New email 1 classification: spam
New email 2 classification: ham

Explanation:

Data Generation: We define lists of words typically found in spam and non-spam emails (ham). The generate_email function creates email samples with random lengths, drawing words from the respective lists. This creates our training data.
Train Naive Bayes: The train_naive_bayes function is the heart of the algorithm. It goes through each email and builds a dictionary word_counts that tracks how many times each word appears in spam and ham emails. It then calculates the probability of each word appearing in a spam or ham email using add-one smoothing.
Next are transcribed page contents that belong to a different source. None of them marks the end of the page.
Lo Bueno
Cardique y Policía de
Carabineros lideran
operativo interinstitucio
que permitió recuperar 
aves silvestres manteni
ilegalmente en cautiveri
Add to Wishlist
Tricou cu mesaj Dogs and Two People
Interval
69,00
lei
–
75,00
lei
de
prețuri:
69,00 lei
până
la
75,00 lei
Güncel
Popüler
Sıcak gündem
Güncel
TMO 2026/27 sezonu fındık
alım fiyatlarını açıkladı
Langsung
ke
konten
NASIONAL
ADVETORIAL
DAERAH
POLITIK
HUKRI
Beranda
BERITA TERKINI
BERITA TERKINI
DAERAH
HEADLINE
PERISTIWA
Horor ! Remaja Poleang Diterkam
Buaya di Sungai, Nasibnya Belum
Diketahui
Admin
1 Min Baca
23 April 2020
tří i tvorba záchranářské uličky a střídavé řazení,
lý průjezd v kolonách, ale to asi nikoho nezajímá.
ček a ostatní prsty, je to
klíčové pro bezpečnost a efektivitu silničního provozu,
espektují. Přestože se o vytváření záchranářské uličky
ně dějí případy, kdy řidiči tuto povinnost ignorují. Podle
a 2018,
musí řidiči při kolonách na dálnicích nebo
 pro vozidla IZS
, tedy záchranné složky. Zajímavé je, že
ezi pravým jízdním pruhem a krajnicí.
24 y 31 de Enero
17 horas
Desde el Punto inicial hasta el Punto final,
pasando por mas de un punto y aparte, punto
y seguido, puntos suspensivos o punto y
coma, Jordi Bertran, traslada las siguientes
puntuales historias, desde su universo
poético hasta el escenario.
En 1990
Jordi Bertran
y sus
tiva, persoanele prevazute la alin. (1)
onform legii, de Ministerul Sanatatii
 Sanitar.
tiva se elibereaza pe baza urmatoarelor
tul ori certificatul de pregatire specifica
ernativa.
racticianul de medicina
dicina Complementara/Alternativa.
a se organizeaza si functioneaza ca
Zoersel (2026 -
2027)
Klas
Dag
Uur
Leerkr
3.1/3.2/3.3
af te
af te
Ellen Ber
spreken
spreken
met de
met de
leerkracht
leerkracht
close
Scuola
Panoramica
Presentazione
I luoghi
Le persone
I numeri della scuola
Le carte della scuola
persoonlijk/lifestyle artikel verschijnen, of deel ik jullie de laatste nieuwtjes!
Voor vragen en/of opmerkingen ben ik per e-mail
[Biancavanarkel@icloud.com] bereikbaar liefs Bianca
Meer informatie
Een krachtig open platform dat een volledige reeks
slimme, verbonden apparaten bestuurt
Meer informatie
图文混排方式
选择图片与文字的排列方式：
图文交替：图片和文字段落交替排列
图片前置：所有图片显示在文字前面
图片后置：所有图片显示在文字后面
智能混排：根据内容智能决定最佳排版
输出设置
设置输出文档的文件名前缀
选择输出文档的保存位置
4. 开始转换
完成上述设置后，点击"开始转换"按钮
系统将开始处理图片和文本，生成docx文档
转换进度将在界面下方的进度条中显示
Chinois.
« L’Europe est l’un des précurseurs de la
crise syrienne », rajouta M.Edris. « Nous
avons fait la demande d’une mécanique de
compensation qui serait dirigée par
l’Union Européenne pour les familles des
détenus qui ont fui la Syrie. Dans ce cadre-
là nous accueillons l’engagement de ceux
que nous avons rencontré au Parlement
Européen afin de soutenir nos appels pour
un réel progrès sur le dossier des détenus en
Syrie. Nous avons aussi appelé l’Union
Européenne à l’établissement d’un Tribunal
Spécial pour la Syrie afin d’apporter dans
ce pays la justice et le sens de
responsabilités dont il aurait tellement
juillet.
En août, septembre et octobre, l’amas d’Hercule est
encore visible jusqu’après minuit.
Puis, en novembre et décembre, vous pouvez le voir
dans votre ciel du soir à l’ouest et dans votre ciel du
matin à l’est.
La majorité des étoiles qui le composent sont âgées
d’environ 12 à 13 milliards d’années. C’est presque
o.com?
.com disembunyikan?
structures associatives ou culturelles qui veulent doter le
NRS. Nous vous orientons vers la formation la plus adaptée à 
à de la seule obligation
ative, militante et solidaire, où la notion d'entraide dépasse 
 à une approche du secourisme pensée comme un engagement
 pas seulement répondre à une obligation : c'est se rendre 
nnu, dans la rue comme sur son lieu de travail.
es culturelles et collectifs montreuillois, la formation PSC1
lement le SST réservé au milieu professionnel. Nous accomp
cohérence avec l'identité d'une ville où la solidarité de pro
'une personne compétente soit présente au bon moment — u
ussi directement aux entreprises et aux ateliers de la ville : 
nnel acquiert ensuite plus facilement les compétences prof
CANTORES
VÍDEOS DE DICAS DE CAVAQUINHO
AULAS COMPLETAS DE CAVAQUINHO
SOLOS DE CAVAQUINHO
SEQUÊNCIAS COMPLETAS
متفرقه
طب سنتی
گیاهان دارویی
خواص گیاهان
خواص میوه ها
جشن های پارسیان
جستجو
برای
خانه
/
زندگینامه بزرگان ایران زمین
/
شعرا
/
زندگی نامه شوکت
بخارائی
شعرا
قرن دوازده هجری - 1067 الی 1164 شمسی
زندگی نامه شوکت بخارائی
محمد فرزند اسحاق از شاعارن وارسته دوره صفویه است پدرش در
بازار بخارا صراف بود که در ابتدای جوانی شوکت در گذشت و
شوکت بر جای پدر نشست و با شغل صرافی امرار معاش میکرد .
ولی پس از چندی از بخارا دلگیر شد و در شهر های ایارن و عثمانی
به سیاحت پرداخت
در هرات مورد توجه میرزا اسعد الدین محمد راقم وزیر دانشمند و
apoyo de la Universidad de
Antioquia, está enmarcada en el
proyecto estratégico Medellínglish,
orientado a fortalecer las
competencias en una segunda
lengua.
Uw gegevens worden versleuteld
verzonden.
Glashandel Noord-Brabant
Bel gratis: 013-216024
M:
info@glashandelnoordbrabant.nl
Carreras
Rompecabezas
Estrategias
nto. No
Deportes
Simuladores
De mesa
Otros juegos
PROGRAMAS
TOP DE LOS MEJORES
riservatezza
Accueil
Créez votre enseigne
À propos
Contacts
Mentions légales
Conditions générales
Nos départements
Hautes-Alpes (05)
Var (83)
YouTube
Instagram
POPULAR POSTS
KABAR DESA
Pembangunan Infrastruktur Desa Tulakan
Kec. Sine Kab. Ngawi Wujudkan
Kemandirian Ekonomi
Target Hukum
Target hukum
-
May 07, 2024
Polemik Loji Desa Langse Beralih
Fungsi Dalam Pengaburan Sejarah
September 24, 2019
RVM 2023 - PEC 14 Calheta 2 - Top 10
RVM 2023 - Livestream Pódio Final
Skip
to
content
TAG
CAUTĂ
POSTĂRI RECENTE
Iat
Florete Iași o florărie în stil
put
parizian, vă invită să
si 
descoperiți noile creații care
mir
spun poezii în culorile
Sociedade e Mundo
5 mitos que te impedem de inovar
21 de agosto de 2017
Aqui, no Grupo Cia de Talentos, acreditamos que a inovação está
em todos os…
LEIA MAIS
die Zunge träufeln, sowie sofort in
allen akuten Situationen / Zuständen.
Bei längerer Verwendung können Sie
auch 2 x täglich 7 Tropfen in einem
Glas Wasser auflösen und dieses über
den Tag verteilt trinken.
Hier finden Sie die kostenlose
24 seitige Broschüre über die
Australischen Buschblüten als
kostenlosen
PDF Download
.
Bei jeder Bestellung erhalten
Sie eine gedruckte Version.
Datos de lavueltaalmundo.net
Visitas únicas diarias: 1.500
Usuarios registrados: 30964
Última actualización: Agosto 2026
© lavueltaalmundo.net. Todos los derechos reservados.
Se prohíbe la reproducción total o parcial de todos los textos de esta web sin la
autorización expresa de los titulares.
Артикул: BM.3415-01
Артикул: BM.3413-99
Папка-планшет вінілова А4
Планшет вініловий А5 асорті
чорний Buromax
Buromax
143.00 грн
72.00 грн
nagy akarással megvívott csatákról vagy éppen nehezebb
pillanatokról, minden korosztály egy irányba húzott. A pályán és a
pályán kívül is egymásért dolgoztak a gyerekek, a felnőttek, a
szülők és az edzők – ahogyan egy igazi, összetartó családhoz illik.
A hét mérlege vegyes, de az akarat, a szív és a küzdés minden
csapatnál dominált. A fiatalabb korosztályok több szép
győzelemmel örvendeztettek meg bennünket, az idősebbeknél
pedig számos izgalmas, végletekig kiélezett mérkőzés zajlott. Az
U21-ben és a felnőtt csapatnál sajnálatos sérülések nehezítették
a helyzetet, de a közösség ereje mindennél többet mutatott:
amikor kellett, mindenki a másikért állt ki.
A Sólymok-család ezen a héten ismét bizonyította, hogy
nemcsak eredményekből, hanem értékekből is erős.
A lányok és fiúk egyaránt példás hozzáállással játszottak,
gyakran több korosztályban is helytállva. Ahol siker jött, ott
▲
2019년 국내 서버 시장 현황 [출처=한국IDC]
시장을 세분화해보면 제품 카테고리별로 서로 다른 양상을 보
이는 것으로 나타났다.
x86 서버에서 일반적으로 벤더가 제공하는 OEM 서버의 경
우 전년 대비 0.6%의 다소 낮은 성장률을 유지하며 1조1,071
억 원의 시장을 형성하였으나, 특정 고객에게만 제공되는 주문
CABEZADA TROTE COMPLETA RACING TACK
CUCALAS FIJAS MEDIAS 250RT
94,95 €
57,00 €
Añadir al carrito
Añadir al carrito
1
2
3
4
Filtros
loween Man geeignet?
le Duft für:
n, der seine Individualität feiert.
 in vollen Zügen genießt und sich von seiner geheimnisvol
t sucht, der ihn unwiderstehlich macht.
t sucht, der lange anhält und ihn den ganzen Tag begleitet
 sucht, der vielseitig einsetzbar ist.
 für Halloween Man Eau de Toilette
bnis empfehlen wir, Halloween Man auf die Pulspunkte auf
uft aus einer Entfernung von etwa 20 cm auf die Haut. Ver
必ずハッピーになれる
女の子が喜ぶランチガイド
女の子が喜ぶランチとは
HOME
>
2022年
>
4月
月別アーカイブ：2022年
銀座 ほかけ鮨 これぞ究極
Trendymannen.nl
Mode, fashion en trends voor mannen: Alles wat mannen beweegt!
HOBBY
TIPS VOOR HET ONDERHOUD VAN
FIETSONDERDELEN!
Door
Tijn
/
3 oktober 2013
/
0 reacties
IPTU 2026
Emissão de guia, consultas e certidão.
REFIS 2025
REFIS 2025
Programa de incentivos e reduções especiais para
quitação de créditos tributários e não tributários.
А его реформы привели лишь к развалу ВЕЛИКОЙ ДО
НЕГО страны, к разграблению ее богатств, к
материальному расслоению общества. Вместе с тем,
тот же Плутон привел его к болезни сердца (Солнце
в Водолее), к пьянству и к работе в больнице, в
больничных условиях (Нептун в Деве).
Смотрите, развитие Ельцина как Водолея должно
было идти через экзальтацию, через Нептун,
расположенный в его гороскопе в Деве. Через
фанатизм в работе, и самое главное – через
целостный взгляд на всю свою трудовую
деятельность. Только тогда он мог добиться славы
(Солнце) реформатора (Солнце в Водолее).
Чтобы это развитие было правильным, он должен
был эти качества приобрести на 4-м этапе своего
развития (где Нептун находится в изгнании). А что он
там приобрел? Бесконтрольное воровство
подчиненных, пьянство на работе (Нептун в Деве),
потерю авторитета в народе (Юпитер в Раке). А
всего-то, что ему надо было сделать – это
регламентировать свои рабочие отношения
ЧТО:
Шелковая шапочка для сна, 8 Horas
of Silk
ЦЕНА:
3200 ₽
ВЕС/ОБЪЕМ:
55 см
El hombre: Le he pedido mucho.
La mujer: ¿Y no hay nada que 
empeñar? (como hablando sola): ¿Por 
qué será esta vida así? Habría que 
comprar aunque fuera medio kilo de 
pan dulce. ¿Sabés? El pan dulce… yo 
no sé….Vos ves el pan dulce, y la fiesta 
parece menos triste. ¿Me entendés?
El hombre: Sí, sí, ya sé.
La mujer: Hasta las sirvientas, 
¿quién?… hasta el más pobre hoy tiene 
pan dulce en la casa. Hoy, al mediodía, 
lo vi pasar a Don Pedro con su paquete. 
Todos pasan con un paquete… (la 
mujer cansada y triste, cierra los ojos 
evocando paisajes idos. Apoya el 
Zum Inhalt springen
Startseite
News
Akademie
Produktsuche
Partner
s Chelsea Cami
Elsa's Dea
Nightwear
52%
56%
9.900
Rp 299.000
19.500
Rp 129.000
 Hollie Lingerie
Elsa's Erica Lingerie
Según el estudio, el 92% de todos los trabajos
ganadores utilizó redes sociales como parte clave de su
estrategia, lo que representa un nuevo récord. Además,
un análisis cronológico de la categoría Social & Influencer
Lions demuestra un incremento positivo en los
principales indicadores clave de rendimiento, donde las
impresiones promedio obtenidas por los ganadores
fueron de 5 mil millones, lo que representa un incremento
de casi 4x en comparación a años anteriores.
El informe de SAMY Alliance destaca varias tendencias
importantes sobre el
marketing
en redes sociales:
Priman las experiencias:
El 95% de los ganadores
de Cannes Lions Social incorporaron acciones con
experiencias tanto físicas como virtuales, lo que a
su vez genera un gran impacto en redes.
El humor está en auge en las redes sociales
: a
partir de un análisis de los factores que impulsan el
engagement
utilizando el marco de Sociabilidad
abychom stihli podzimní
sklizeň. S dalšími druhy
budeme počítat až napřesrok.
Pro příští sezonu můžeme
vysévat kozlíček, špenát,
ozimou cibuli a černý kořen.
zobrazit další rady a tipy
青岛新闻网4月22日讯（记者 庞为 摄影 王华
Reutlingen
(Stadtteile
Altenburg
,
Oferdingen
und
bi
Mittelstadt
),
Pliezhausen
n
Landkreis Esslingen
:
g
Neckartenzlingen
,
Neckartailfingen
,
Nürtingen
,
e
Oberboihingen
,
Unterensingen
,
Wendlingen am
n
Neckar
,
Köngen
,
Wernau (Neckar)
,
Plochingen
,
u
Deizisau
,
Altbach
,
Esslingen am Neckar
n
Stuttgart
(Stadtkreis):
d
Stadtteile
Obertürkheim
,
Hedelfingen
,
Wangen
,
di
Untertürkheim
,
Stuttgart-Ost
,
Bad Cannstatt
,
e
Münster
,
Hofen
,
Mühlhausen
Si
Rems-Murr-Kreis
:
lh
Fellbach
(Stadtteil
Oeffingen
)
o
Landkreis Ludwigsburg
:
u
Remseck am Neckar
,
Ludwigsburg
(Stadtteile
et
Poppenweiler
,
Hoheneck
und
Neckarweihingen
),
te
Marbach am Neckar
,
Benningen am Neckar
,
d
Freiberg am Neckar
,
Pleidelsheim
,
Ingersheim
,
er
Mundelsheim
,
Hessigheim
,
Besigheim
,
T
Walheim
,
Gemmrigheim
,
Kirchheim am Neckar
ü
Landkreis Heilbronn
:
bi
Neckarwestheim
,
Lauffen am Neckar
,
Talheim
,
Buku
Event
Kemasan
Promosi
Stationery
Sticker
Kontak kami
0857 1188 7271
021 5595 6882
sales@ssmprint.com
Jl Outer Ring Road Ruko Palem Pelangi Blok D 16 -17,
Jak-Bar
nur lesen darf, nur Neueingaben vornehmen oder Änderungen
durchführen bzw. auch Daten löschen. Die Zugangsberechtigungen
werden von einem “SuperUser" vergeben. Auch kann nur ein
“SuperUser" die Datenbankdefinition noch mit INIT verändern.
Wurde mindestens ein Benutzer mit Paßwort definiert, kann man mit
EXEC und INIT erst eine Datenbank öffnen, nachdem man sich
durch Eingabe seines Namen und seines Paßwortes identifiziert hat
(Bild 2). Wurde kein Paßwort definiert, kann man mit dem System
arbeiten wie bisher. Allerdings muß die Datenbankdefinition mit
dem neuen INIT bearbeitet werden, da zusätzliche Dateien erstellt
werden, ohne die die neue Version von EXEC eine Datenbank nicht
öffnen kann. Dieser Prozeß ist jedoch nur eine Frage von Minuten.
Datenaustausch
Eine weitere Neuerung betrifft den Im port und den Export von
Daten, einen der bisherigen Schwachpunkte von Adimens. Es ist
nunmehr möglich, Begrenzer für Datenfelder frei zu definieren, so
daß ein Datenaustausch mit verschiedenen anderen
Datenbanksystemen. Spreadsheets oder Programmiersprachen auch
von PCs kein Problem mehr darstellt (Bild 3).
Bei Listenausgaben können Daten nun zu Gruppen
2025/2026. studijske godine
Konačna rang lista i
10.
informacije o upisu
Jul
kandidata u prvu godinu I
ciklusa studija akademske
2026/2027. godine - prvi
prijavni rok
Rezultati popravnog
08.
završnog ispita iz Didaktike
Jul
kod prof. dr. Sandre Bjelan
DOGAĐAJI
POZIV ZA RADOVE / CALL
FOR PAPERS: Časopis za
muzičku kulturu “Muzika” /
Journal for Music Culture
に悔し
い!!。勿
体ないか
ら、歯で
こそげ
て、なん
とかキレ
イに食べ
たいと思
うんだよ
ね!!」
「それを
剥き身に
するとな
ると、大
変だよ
This technique prevents zero probabilities for unseen words during classification. The function also creates a vocabulary vocab containing all unique words encountered in the training data.
Classify New Email: The classify_email function takes a new email, splits it into words, and checks if each word exists in the vocabulary. It calculates the logarithm of the probability of the email belonging to the 'spam' and 'ham' classes based on the presence of the words. By using logarithms, we avoid underflow errors when dealing with very small probabilities.

Beyond the Basics

While we’ve provided a simplified overview, Bayes’ Theorem’s importance extends far beyond these examples. Bayesian inference forms a cornerstone of modern machine learning, providing a sound theoretical foundation for probabilistic models and decision-making under uncertainty.